=== Text segment ===
-- begin --

Supported Data Sources

Graph extraction works with:

Mobile Apps

  • WhatsApp - Messages, calls, groups, contacts
  • Telegram - Messages, calls, channels, contacts
  • Skype - Messages, calls, contacts
  • Discord - Messages, calls, servers

Email

  • Outlook PST - Emails, contacts
  • EML files - Individual messages
  • MBOX - Email archives

Mobile Extractions

  • UFED - Cellebrite extractions (calls, messages, contacts)
  • Android backups - App data
  • iOS backups - App data

Standard Formats

  • VCard - Contact files
  • CSV - Contact lists

Configuration

Graph task configured in GraphTaskConfig.txt:
# Enable graph generation
enableGraphTask = true

# Phone number region for parsing
phoneRegion = BR

# Include/exclude categories (regex)
includeCategoriesPattern = .*
excludeCategoriesPattern = (^$)

# MIME types for phone detection
detectPhonesOnMimes = application/x-whatsapp-message
dontDetectPhonesOnMimes = message/rfc822
detectPhonesOnOtherMimes = false

# Process proximity relationships (experimental)

-- end --

=== Information shown ===
-- begin --

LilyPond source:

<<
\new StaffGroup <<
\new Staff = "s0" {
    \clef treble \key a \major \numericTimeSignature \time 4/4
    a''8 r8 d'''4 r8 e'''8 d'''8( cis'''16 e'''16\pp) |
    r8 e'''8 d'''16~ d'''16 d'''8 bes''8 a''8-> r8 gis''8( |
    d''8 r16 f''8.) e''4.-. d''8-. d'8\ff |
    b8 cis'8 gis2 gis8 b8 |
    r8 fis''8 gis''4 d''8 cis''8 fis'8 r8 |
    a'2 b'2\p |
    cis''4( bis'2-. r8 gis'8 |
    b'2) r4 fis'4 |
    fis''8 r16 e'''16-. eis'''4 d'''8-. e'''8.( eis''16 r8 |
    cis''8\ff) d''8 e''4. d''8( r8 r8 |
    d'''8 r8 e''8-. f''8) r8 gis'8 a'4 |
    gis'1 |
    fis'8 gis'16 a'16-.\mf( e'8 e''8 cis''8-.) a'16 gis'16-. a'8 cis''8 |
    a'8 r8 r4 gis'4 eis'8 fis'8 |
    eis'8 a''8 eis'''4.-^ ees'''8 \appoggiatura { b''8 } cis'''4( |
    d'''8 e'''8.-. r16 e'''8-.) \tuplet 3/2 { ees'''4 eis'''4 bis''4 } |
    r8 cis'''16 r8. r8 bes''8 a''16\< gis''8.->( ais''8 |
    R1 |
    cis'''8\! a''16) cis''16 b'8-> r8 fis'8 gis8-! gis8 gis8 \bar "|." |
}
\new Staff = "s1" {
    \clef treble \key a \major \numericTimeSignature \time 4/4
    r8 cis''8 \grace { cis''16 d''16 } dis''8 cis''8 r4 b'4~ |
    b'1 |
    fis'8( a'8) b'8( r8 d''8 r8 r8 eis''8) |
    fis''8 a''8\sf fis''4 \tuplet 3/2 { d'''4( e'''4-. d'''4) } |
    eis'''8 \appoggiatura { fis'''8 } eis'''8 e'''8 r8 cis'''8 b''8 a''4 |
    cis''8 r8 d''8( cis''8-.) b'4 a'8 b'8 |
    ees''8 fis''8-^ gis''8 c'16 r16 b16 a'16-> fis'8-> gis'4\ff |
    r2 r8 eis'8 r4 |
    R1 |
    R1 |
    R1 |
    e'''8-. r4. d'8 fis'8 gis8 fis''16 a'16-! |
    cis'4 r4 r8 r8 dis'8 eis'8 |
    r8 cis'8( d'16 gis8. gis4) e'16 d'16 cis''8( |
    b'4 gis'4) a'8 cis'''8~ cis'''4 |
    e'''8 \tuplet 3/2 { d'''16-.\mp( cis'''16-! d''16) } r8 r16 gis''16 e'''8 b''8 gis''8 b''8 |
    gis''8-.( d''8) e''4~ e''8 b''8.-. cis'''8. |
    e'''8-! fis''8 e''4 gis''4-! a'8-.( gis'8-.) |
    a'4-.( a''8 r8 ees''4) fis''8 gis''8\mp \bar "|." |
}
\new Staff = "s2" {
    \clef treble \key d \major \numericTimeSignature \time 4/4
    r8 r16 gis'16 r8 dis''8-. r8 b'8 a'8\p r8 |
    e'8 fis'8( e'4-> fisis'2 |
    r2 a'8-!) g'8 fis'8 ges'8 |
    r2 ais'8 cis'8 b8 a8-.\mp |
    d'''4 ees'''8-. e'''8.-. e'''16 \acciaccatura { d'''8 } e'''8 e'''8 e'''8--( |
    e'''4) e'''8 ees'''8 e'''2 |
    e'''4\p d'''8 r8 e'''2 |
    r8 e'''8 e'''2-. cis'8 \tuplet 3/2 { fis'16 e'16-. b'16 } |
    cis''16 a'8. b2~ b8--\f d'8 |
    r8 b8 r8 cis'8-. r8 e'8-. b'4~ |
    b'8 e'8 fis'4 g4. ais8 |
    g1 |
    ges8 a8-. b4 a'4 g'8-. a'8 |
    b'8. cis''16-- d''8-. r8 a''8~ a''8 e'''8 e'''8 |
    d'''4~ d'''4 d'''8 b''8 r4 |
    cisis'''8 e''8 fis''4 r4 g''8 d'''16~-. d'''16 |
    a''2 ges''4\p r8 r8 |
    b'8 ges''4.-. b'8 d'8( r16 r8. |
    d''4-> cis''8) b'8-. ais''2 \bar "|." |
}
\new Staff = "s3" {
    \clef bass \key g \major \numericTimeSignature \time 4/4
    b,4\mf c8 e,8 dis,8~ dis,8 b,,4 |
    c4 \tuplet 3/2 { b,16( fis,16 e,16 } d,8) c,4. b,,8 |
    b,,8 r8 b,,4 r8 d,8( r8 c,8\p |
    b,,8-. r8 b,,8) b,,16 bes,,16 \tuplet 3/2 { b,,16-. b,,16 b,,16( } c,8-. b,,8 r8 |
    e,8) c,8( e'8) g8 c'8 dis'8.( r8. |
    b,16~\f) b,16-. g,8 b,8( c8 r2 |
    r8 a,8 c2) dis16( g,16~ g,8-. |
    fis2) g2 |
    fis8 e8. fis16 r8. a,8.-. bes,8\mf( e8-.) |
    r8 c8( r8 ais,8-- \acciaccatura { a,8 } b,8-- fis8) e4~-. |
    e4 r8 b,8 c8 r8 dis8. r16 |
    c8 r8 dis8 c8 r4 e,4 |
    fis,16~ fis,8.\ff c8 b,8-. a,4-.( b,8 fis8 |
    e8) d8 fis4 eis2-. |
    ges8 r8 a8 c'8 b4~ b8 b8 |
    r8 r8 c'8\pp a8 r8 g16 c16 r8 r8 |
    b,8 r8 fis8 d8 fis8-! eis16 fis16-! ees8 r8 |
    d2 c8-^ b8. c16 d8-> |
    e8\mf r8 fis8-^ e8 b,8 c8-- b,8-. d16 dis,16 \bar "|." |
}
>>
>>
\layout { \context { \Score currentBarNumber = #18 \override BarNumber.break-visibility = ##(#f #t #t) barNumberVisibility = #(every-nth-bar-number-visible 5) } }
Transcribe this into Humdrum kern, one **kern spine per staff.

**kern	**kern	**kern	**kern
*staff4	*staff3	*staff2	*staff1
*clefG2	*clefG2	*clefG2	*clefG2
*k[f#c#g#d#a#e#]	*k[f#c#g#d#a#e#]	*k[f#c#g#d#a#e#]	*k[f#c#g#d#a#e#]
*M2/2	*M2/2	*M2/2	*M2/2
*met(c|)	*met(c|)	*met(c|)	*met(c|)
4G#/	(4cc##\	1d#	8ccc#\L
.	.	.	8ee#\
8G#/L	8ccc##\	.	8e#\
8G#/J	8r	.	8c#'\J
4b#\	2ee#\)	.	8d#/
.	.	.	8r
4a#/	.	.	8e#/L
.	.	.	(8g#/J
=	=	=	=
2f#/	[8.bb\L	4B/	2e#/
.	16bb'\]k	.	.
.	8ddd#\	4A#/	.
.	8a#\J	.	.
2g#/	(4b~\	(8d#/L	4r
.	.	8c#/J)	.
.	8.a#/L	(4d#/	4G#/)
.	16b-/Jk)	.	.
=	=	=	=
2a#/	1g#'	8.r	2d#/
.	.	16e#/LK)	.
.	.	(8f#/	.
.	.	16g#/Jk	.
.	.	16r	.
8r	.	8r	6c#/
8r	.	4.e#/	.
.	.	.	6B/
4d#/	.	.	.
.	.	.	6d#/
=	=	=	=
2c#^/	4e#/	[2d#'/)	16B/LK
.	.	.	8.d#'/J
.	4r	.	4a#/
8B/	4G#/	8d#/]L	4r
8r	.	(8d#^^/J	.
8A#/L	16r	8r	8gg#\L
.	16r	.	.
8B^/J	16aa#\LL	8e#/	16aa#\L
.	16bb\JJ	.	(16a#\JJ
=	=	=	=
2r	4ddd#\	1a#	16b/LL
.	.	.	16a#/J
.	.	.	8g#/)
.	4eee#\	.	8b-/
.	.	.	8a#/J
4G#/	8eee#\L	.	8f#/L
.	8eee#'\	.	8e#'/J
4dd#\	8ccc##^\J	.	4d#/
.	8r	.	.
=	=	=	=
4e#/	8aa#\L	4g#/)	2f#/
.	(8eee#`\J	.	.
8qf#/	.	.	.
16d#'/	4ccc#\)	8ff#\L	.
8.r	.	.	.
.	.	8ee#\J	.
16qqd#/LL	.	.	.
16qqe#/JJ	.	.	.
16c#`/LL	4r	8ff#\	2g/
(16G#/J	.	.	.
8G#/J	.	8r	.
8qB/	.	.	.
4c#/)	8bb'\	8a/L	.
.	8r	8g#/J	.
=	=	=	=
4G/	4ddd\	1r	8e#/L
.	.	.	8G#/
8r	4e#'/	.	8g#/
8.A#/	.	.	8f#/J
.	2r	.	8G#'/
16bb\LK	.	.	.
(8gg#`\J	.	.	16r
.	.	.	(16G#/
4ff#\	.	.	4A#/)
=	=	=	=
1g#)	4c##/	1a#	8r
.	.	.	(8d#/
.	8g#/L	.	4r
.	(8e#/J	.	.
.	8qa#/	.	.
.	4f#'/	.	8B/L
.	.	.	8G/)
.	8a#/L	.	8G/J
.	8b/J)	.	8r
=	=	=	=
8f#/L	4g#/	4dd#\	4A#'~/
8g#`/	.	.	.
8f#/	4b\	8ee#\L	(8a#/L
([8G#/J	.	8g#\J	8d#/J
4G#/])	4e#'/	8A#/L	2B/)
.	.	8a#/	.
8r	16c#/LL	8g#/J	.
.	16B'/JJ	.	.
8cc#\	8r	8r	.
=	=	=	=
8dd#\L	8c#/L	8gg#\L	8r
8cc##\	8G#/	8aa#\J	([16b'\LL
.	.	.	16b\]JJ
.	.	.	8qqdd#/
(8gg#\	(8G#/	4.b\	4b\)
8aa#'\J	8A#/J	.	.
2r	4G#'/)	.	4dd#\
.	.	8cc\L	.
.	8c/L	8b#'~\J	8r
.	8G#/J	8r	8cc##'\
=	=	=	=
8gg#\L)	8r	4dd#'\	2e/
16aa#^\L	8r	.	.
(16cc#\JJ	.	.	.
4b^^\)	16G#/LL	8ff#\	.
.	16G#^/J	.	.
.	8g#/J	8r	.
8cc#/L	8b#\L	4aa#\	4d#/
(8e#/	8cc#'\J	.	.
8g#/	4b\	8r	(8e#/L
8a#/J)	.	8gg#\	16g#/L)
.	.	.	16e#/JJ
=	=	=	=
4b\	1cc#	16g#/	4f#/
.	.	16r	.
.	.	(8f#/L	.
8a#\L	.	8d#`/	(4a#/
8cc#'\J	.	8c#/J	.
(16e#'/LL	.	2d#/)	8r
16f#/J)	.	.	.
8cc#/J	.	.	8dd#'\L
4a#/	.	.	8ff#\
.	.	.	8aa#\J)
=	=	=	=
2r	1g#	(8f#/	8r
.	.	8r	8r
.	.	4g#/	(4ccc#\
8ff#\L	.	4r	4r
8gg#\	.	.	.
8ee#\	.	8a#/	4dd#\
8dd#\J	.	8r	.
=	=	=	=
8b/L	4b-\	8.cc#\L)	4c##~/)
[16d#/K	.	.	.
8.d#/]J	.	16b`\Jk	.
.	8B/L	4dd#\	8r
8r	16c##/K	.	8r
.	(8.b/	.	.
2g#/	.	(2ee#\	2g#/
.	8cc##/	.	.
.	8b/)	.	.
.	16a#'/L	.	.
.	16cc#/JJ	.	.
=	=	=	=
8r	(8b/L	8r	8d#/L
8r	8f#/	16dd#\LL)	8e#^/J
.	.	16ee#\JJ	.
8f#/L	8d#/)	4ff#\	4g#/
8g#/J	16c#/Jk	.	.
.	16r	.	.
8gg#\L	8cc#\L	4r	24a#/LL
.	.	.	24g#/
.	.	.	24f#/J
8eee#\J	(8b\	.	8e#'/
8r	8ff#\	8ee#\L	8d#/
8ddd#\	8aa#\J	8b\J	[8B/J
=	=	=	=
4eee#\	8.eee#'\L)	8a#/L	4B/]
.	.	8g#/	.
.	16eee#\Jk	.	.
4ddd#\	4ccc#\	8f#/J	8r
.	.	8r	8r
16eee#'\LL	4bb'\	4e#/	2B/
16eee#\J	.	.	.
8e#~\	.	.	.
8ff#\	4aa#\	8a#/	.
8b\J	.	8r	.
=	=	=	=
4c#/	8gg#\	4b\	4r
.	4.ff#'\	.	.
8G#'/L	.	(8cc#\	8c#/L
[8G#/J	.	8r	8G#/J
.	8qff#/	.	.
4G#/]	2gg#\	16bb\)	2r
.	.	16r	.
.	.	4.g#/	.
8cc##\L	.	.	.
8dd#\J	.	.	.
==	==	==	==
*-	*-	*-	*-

-- end --

=== Written tasks ===
1/ What phone number region does the data sources text set for parsing?
2/ Return every line of the entries that contains the string "numericTimeSignature".

=== Outputs by task ===
1/ BR

2/
    \clef treble \key a \major \numericTimeSignature \time 4/4
    \clef treble \key a \major \numericTimeSignature \time 4/4
    \clef treble \key d \major \numericTimeSignature \time 4/4
    \clef bass \key g \major \numericTimeSignature \time 4/4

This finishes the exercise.